◆ Records to process:
^^^^^^^^

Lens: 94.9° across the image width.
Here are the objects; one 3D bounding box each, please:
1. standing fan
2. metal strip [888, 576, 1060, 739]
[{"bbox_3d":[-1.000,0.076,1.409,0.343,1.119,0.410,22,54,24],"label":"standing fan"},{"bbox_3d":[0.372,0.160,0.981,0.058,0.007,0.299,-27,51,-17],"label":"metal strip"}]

^^^^^^^^

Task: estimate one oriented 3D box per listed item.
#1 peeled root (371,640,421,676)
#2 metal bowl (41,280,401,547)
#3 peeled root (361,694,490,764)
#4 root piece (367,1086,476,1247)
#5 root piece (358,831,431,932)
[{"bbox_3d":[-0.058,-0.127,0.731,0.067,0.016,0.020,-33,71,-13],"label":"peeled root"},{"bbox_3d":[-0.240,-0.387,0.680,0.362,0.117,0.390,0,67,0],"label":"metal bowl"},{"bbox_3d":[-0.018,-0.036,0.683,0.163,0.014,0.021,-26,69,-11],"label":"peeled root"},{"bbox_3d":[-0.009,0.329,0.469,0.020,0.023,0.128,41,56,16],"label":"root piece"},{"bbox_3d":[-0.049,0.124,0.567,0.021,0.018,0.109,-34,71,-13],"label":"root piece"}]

^^^^^^^^

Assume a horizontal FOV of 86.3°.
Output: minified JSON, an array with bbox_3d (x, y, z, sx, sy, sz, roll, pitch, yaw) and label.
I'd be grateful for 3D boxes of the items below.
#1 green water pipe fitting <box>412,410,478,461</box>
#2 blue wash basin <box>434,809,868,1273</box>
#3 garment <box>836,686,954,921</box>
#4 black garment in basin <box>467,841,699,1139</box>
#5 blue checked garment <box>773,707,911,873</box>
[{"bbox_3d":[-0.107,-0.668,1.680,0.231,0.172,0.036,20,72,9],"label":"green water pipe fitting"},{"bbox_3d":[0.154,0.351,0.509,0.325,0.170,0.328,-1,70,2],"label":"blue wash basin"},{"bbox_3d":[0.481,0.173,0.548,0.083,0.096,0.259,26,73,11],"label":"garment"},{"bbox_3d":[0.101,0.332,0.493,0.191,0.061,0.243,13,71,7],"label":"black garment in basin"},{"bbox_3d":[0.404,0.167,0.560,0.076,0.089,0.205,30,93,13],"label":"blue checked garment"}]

^^^^^^^^

◆ Task instructions: Reproducing the whole listing above is not the task. Copy exactly only the lines from the one with "#2 blue wash" to the one with "#4 black garment", both kept.

◆ Exercise output:
#2 blue wash basin <box>434,809,868,1273</box>
#3 garment <box>836,686,954,921</box>
#4 black garment in basin <box>467,841,699,1139</box>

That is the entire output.